_Supplied material_:
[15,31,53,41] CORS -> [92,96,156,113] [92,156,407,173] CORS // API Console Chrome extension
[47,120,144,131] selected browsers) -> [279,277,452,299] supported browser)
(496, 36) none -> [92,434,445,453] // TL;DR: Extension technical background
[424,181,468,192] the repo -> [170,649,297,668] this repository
* * *
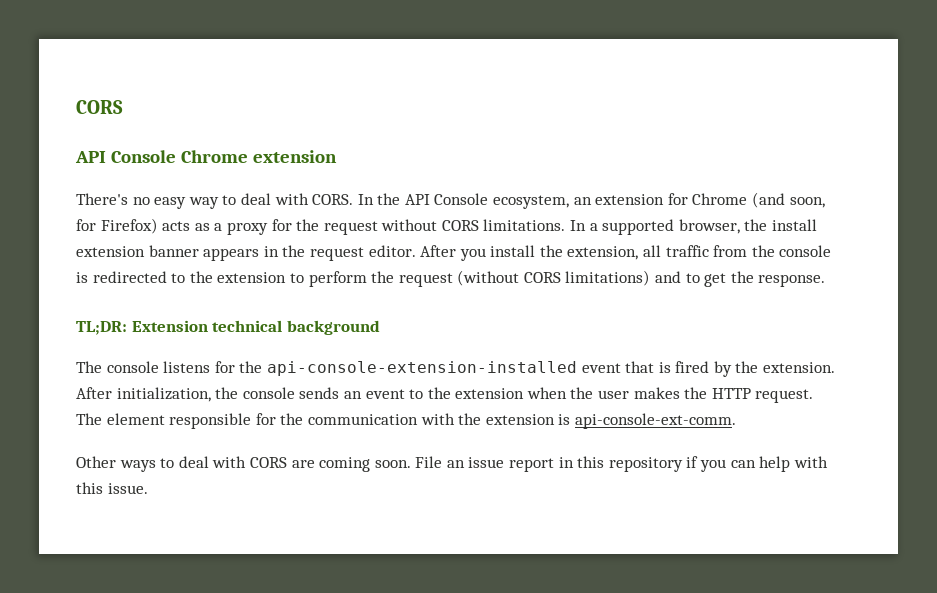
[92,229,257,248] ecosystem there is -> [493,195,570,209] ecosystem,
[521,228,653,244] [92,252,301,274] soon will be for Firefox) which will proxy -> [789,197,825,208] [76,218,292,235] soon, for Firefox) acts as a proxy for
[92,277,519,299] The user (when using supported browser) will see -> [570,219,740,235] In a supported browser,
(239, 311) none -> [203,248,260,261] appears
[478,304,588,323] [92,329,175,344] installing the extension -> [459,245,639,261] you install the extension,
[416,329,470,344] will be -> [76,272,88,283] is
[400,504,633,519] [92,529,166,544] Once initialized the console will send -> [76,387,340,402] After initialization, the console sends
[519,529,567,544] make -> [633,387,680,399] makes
--
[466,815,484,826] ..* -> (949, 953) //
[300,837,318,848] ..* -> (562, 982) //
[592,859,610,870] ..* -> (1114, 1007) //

_Work to be completed_:
Extract exactly and only the lines above from the line containing "[92,277,519,299] The user" through the line containing "[519,529,567,544] make ->", both end lines included.

_Answer area_:
[92,277,519,299] The user (when using supported browser) will see -> [570,219,740,235] In a supported browser,
(239, 311) none -> [203,248,260,261] appears
[478,304,588,323] [92,329,175,344] installing the extension -> [459,245,639,261] you install the extension,
[416,329,470,344] will be -> [76,272,88,283] is
[400,504,633,519] [92,529,166,544] Once initialized the console will send -> [76,387,340,402] After initialization, the console sends
[519,529,567,544] make -> [633,387,680,399] makes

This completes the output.